La deuxième concerne le chômage, un point sensible dans un secteur où l'activité suit le rythme des projets. Un consultant BTP en CDI de portage qui voit sa mission s'arrêter conserve ses droits à l'assurance chômage, sous réserve d'une rupture formelle du contrat de travail. Notre article sur le portage salarial et le chômage détaille les conditions d'ouverture des droits et la règle de cumul avec un salaire de consultant.
La troisième touche à la protection sociale globale. Mutuelle collective, cotisations retraite CNAV et AGIRC-ARRCO, prévoyance : ces droits continuent de s'accumuler exactement comme pour un salarié classique, chantier après chantier, sans démarche supplémentaire de la part du consultant. Ce socle rejoint celui des autres métiers du conseil technique : notre article sur le portage salarial chef de projet détaille comment cette continuité fonctionne pour des missions de pilotage comparables, y compris sur des programmes industriels et BTP.

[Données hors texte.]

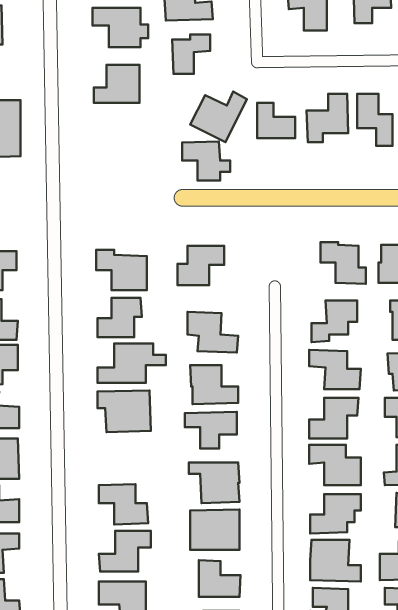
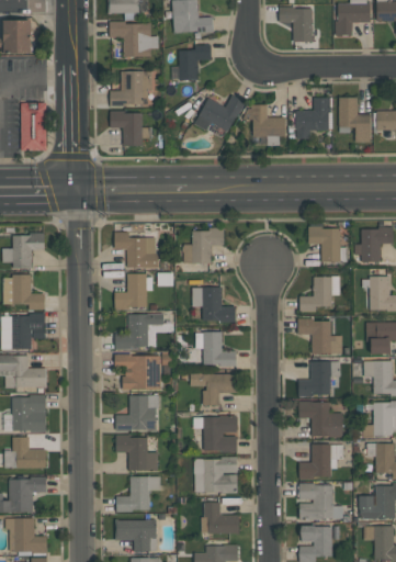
building: [182,141,230,181] -> [110,112,151,146]
building: none -> [115,395,157,430]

Le portage salarial ne remplace ni un bureau d'études constitué en société ni le statut d'artisan pour les métiers manuels du bâtiment. Il occupe un espace précis : celui du cadre ou de l'expert technique du BTP qui veut facturer ses missions de conseil ou de pilotage sans monter sa propre structure, à condition de vérifier soigneusement sa couverture assurantielle avant de signer.